Description of the task:
Here are some records; copy every line that holds the word "pixels".

Material supplied:

══════

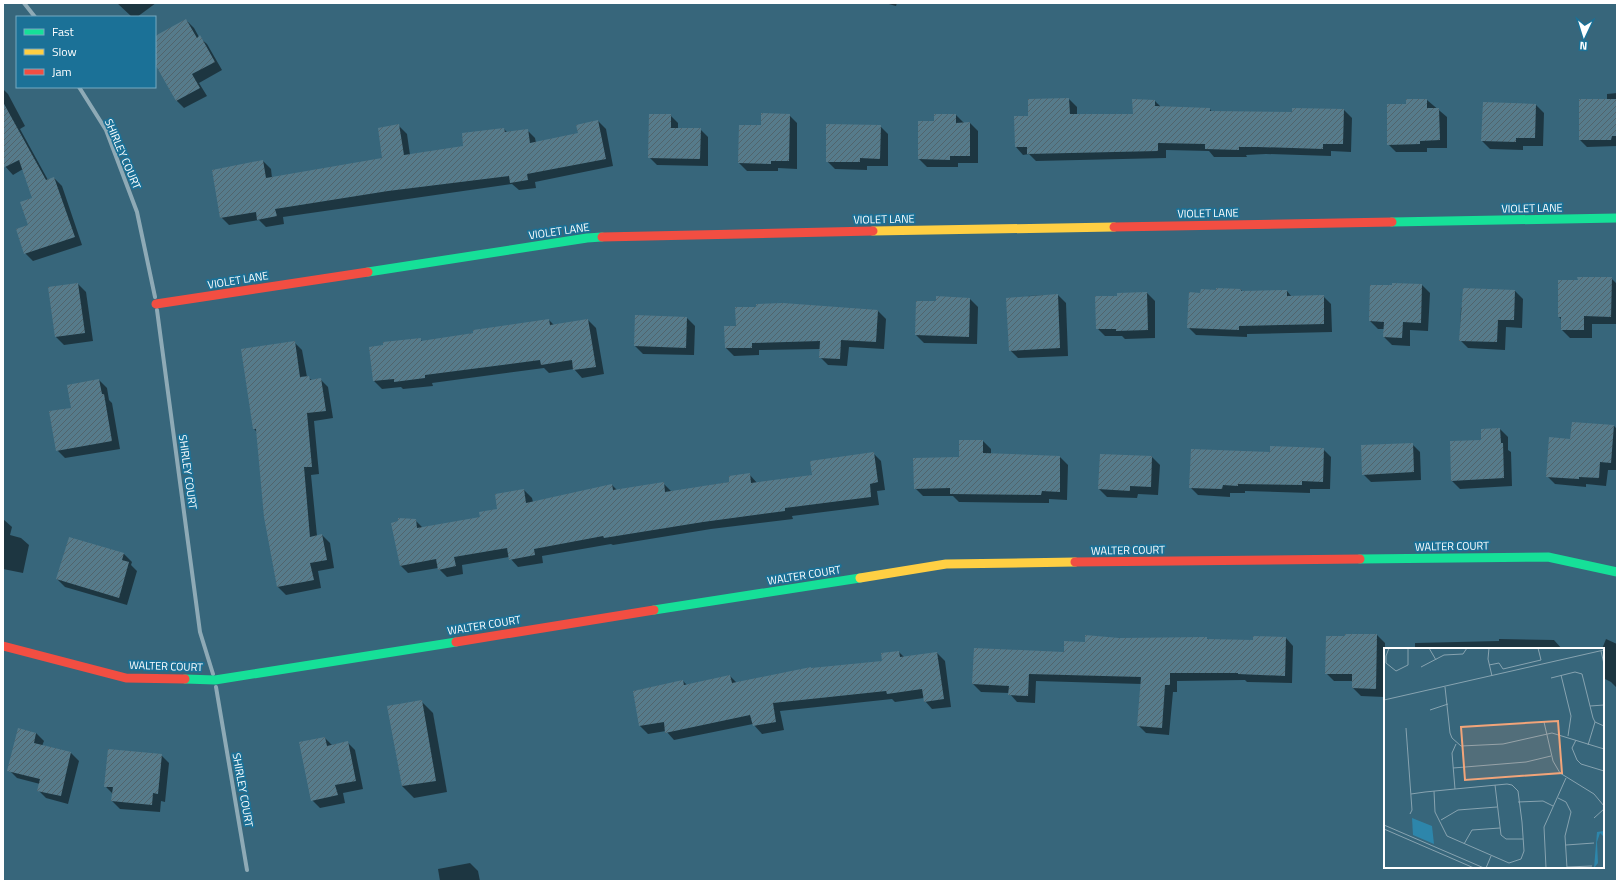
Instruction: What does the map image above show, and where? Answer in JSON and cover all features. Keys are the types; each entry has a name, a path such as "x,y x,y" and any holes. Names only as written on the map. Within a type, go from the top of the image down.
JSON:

══════

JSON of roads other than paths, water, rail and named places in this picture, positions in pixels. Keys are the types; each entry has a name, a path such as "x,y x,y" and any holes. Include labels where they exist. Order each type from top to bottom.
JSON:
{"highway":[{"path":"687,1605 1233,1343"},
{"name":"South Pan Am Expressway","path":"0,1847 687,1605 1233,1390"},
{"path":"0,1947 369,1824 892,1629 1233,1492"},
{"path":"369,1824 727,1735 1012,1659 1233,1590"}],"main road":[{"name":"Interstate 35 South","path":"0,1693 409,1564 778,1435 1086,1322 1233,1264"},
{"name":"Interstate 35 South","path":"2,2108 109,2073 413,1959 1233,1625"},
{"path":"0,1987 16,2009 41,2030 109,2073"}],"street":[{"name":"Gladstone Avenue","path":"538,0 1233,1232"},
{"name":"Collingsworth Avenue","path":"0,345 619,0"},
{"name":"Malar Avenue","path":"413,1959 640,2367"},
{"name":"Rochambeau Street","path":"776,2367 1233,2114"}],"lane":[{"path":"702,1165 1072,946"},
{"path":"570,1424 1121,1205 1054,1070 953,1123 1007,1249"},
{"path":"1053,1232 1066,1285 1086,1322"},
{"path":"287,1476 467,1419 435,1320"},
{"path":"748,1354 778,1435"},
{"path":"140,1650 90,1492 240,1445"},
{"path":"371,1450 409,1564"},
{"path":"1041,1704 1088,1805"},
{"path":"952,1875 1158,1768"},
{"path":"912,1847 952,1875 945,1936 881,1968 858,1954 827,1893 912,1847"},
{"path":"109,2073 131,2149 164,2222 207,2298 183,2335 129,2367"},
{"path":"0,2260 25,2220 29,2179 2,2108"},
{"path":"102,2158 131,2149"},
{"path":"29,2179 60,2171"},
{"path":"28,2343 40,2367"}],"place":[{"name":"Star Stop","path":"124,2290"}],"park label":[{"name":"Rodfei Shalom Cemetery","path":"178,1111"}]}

══════

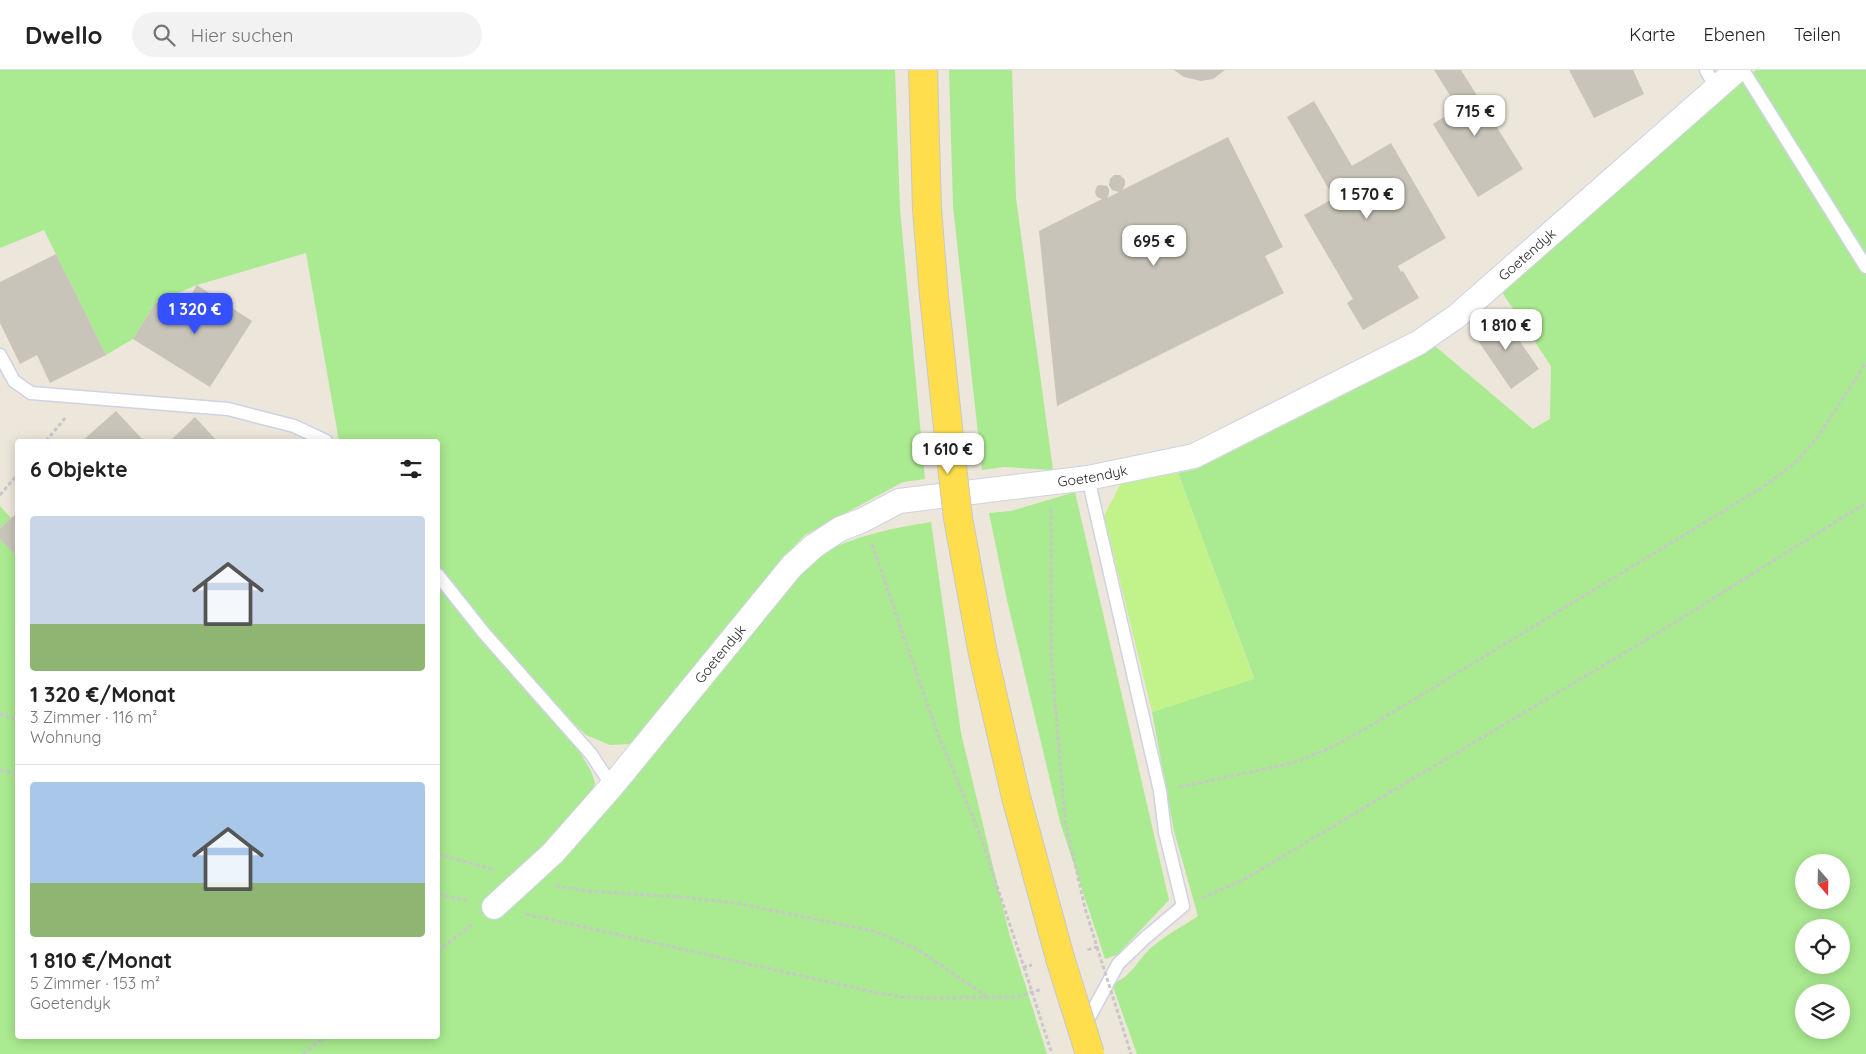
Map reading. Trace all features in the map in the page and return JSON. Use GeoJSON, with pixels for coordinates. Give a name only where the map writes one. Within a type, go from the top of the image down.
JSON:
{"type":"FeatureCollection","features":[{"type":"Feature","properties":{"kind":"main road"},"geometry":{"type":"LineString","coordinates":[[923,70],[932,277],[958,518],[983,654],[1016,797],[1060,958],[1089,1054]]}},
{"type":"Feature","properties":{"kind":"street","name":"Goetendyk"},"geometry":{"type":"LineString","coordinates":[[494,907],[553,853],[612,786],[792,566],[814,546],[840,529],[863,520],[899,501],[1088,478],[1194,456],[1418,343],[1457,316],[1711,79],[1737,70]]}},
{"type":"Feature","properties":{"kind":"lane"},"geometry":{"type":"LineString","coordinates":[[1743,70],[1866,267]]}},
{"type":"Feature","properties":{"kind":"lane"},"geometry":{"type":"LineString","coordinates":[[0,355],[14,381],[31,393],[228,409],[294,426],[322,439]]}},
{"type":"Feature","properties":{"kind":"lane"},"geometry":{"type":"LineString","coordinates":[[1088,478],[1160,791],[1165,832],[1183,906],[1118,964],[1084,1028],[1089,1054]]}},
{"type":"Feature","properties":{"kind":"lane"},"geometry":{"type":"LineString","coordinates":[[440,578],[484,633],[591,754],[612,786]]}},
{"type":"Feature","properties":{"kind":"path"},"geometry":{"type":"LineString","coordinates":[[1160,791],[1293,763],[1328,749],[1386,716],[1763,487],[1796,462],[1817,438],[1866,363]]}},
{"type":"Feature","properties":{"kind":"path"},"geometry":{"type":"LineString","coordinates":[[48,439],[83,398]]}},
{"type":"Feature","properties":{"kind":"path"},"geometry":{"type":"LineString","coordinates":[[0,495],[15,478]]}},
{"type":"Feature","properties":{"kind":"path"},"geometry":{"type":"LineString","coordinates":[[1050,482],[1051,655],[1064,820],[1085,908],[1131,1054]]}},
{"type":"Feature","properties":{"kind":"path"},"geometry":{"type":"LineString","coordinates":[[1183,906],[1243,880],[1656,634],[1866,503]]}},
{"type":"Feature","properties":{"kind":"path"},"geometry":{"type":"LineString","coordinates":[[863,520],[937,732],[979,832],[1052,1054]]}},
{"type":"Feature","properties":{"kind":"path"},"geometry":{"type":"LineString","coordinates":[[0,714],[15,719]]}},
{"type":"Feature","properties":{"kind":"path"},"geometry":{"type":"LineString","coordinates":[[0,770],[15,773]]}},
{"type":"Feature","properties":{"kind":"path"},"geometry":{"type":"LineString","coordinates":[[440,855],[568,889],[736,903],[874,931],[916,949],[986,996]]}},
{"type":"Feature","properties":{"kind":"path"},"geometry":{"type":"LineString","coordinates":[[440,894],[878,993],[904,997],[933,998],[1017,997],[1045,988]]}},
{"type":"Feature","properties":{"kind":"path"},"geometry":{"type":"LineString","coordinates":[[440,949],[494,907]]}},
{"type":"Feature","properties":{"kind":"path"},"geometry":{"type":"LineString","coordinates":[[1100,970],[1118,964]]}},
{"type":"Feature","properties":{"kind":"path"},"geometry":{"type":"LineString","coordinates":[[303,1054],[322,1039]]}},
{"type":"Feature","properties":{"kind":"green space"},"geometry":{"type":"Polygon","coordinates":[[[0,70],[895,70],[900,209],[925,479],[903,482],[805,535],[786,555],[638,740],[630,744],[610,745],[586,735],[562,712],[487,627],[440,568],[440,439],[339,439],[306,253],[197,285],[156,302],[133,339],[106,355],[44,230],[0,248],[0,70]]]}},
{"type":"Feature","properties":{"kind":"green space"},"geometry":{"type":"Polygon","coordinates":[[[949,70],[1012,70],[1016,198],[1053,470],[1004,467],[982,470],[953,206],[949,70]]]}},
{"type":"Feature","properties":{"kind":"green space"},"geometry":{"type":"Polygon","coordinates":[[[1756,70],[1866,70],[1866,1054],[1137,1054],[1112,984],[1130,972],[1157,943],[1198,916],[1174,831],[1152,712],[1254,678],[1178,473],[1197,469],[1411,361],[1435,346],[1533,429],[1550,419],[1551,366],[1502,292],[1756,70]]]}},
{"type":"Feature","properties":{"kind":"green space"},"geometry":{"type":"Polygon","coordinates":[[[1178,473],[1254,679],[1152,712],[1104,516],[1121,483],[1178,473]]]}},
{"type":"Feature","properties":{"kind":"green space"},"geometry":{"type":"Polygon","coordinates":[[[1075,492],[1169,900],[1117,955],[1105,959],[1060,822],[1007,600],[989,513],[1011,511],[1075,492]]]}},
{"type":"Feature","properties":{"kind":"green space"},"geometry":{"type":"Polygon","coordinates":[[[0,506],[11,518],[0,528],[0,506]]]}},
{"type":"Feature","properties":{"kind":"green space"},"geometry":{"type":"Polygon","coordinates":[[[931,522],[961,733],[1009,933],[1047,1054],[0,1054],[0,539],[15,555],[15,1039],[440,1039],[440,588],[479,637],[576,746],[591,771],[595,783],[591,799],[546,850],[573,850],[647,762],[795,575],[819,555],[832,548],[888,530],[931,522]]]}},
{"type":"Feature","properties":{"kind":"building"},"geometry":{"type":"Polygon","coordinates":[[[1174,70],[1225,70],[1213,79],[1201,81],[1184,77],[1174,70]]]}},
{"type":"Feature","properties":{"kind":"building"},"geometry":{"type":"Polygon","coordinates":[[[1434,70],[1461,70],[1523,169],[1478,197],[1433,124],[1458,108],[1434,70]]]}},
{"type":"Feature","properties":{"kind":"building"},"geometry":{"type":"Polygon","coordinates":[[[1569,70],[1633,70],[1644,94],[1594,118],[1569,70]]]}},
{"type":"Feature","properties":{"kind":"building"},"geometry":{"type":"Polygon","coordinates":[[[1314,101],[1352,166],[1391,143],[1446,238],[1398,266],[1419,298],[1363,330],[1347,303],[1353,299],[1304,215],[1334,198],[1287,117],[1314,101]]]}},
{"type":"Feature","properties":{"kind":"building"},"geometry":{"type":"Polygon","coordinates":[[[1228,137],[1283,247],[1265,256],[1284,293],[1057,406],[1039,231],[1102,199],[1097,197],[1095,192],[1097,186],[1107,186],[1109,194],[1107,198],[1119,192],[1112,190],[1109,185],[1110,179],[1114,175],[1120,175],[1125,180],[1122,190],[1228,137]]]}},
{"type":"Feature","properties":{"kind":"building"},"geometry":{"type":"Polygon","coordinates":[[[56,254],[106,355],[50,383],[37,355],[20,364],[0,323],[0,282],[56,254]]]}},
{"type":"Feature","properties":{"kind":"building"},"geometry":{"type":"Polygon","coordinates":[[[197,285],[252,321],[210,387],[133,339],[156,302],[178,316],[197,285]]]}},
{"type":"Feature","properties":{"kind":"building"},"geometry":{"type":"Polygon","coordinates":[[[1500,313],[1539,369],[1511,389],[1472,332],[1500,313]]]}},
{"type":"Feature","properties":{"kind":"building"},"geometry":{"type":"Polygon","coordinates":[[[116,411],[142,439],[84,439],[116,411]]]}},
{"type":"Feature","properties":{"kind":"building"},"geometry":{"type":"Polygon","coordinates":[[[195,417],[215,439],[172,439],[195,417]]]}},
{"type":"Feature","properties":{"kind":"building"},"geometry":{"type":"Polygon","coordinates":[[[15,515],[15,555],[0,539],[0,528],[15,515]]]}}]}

══════

Your solution:
JSON of roads other than paths, water, rail and named places in this picture, positions in pixels. Keys are the types; each entry has a name, a path such as "x,y x,y" and any holes. Include labels where they exist. Order each type from top to bottom.
Map reading. Trace all features in the map in the page and return JSON. Use GeoJSON, with pixels for coordinates. Give a name only where the map writes one. Within a type, go from the top of the image down.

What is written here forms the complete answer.